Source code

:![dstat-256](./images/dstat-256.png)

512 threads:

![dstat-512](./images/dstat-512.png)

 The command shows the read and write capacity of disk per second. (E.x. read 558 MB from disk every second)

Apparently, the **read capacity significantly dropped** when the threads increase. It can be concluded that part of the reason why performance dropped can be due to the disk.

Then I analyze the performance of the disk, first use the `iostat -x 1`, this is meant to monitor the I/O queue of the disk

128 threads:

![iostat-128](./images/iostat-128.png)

Work to complete: Count how many lines above contain the string "dstat", treating uppercase and lowercase as different, and reply with only the number.

Written response: 2